Mahkeme salonlarına bu sefer dövizli kredi borcu husus oldu. Bir işadamı dövizle kredi çektikten sonra kurdaki yükseliş nedeniyle geri ödemede zorluk yaşadı. Bankayla davalık olan vatandaş doların TL karşısında fahiş bedel kazanması ve böylelikle fiiller ortasındaki istikrarın aleyhine orantısız bir formda değiştiğini öne sürdü. Yıllar süren davada mahkeme kurlarda yaşanabilecek değişikliklerin göz önüne alınması ve basiretli bir tacirin dövizle kredi çekmenin sonuçlarını öngörmesi gerektiğine hükmetti.
Yargıtay’ın emsal nitelikteki kararına mevzu olan iş insanı S.S., 2016 yılının mart ayında dört başka süreç halinde 1 milyon dolar kredi kullandı. Döviz kurunda yükseliş olunca iş insanı taksitleri ödemekte zahmet çekti ve 4. Asliye Hukuk Mahkemesi’nin yolunu tuttu.

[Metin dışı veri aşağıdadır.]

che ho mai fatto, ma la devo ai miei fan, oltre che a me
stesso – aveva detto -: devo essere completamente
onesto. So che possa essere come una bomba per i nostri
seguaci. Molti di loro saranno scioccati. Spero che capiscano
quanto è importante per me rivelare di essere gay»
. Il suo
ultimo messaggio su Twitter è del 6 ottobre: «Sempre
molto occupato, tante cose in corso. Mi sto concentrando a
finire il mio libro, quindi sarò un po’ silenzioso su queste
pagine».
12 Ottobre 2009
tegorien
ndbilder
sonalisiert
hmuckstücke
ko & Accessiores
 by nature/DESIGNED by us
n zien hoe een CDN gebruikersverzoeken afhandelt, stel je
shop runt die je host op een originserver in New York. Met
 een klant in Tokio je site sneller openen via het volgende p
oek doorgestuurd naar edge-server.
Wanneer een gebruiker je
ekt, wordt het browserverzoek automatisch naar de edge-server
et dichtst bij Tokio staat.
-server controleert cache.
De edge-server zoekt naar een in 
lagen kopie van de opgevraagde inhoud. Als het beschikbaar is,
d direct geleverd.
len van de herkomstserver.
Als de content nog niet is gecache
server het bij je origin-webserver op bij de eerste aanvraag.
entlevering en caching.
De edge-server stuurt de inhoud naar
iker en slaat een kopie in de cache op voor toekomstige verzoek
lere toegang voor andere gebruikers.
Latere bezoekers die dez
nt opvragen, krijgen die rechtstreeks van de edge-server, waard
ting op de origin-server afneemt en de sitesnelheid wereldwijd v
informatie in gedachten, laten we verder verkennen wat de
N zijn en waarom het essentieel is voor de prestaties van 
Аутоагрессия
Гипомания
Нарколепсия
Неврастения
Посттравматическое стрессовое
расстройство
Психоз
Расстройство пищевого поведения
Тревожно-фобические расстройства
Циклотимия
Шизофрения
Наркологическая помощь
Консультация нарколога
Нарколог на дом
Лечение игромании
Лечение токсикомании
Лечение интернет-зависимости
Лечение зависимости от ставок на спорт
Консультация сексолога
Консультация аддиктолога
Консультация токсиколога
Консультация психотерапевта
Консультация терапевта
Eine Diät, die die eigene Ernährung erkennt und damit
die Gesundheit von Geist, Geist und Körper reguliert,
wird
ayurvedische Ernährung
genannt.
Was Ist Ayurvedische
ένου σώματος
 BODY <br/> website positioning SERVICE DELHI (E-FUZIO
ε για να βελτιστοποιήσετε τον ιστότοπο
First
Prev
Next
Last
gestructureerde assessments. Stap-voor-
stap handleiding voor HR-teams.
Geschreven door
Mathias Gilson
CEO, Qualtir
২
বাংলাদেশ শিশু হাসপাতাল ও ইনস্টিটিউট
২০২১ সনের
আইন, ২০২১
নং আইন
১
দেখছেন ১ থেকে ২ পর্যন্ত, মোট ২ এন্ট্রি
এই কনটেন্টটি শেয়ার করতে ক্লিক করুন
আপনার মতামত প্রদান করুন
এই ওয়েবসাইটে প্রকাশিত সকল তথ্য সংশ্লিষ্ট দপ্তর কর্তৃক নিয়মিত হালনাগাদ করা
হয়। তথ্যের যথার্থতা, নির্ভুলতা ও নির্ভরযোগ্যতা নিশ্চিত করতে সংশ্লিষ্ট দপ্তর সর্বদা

Ödeme planları ile davalı bankaya vade sonunda bu fiyatların faizi ile birlikte ödenmesinin taahhüt edildiğini ve bu çerçevede bugüne kadar taksitler tertipli bir biçimde her ay ödendiğini, fakat ülkede yaşanan ekonomik kriz ile birlikte, doların Türk Lirası karşısında fahiş kıymet kazanması ve böylelikle fiiller ortasındaki istikrarın aleyhine orantısız bir halde değiştiğini öne sürdü.

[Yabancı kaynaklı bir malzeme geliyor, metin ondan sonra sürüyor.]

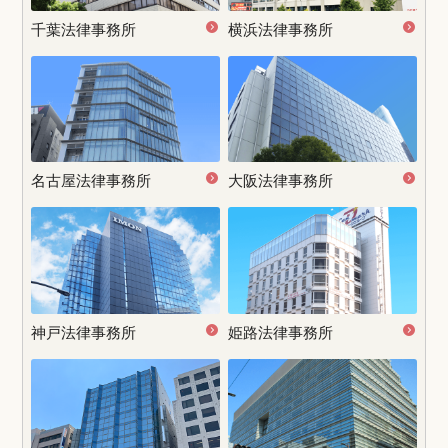
千葉法律事務所
横浜法律事務所
名古屋
法律事務所
大阪法律事務所
神戸法律事務所
姫路法律事務所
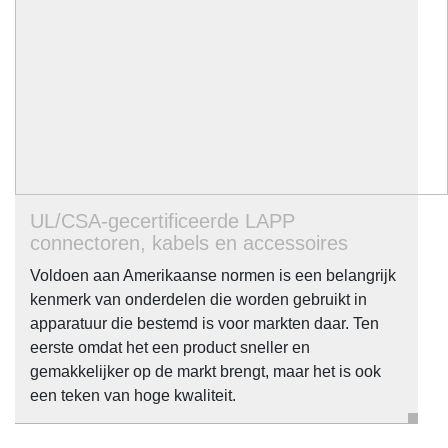
UL/CSA-gecertificeerde LAPP
connectoren, kabels en accessoires
Voldoen aan Amerikaanse normen is een belangrijk
kenmerk van onderdelen die worden gebruikt in
apparatuur die bestemd is voor markten daar. Ten
eerste omdat het een product sneller en
gemakkelijker op de markt brengt, maar het is ook
een teken van hoge kwaliteit.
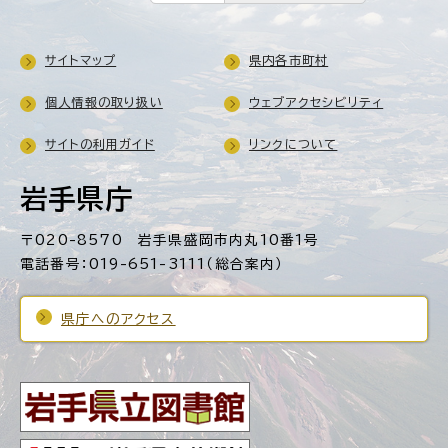
サイトマップ
県内各市町村
個人情報の取り扱い
ウェブアクセシビリティ
サイトの利用ガイド
リンクについて
岩手県庁
〒020-8570 岩手県盛岡市内丸10番1号
電話番号：019-651-3111（総合案内）
県庁へのアクセス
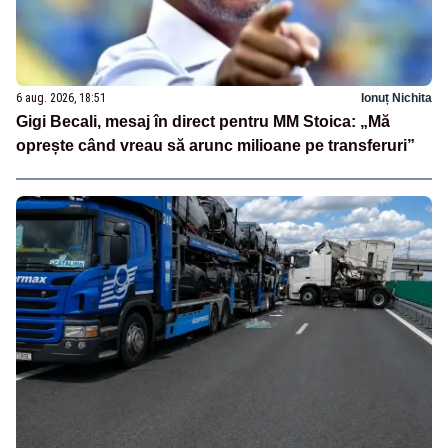
6 aug. 2026, 18:51
Ionuț Nichita
Gigi Becali, mesaj în direct pentru MM Stoica: „Mă
oprește când vreau să arunc milioane pe transferuri”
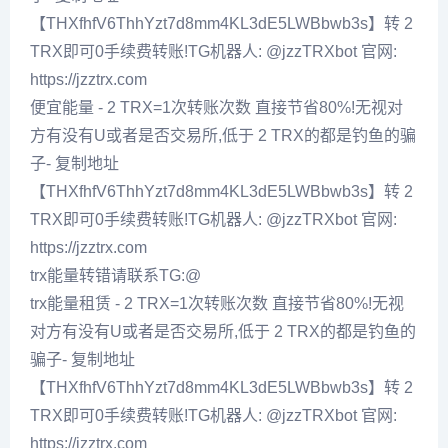
【THXfhfV6ThhYzt7d8mm4KL3dE5LWBbwb3s】转 2
TRX即可0手续费转账!TG机器人: @jzzTRXbot 官网:
https://jzztrx.com
便宜能量 - 2 TRX=1次转账次数 直接节省80%!无视对
方有没有U或者是否交易所,低于 2 TRX的都是钓鱼的骗
子- 复制地址
【THXfhfV6ThhYzt7d8mm4KL3dE5LWBbwb3s】转 2
TRX即可0手续费转账!TG机器人: @jzzTRXbot 官网:
https://jzztrx.com
trx能量转错请联系TG:@
trx能量租赁 - 2 TRX=1次转账次数 直接节省80%!无视
对方有没有U或者是否交易所,低于 2 TRX的都是钓鱼的
骗子- 复制地址
【THXfhfV6ThhYzt7d8mm4KL3dE5LWBbwb3s】转 2
TRX即可0手续费转账!TG机器人: @jzzTRXbot 官网:
https://jzztrx.com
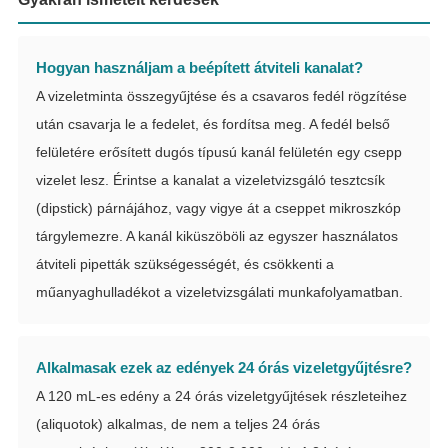
Hogyan használjam a beépített átviteli kanalat?
A vizeletminta összegyűjtése és a csavaros fedél rögzítése
után csavarja le a fedelet, és fordítsa meg. A fedél belső
felületére erősített dugós típusú kanál felületén egy csepp
vizelet lesz. Érintse a kanalat a vizeletvizsgáló tesztcsík
(dipstick) párnájához, vagy vigye át a cseppet mikroszkóp
tárgylemezre. A kanál kiküszöböli az egyszer használatos
átviteli pipetták szükségességét, és csökkenti a
műanyaghulladékot a vizeletvizsgálati munkafolyamatban.
Alkalmasak ezek az edények 24 órás vizeletgyűjtésre?
A 120 mL-es edény a 24 órás vizeletgyűjtések részleteihez
(aliquotok) alkalmas, de nem a teljes 24 órás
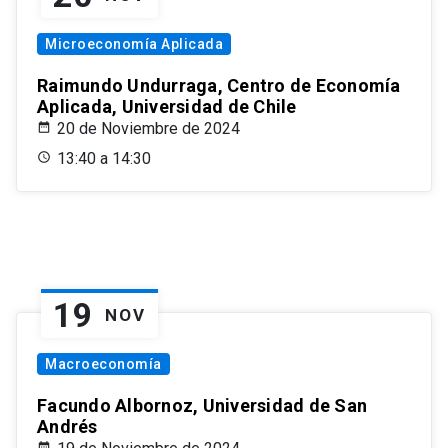
Microeconomía Aplicada
Raimundo Undurraga, Centro de Economía
Aplicada, Universidad de Chile
20 de Noviembre de 2024
13:40 a 14:30
19
NOV
Macroeconomía
Facundo Albornoz, Universidad de San
Andrés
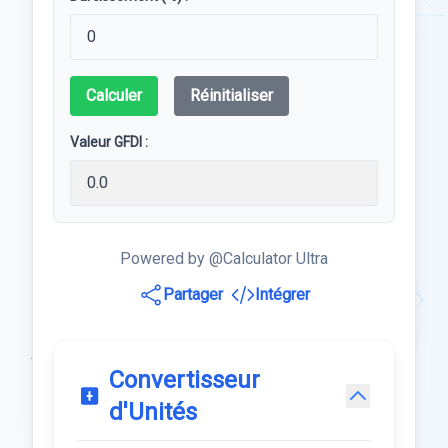
Calculer
Réinitialiser
Valeur GFDI :
Powered by @Calculator Ultra
Partager
Intégrer
Convertisseur
d'Unités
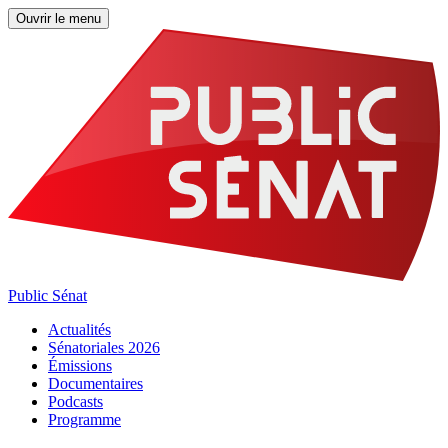
Ouvrir le menu
Public Sénat
Actualités
Sénatoriales 2026
Émissions
Documentaires
Podcasts
Programme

‘FİİL İSTİKRARI ÇOK BOZULDU ARGÜMANI MESNETSİZ’
Sözleşmelerin motamot ifası halinde katlanılması güç bir durumun meydana geldiğini, ödeme zahmetine düştüğünü, taraflar ortasında imzalanan döviz endeksli kredi mukavelelerinin uyarlanması gerektiğini talep etti. İmzalanan kontratın kredinin çekildiği tarihten itibaren geçerli olmak üzere hakkaniyete uygun olarak uyarlanmasını ve kalan taksitlerin TL üzerinden ödenmesine karar verilmesini, uyarlama sonunda meydana gelecek farkın ödenmesini yahut borcundan mahsup edilmesine karar verilmesini istedi.
Davalı banka; davacının mevcut mukaveleye ters bir biçimde uyarlama talep etmesinin hukuken mümkün olmadığını, taraflar ortasındaki fiil istikrarının çok ve öngörülemez formda bozulduğu savının mesnetsiz olduğunu savunarak davanın reddini istedi.
YARGITAY KARARI ONADI
Mahkeme, dolar kurunun artmasının öngörülemeyecek bir olgu olmadığı, kurlarda yaşanabilecek değişikliklerin davacı tarafça mukavelenin yapıldığı sırada göz önüne alınması ve basiretli bir tacirin dövizle kredi çekmenin sonuçlarını öngörmesi gerektiği gerekçesiyle davanın reddine karar verdi. Davacı kararı istinafa götürdü. Bölge Adliye Mahkemesi de itirazı reddetti. Davacı iş adamı bu sefer kararı temyiz edince devreye Yargıtay 11. Hukuk Dairesi girdi.
Yüksek Mahkeme, emsal nitelikte bir karara imza attı. Basiretli tacirin dövizle kredi çekerken kur artışındaki artışları hesaba katması gerektiğine dikkat çekerek, mahkeme kararını onadı.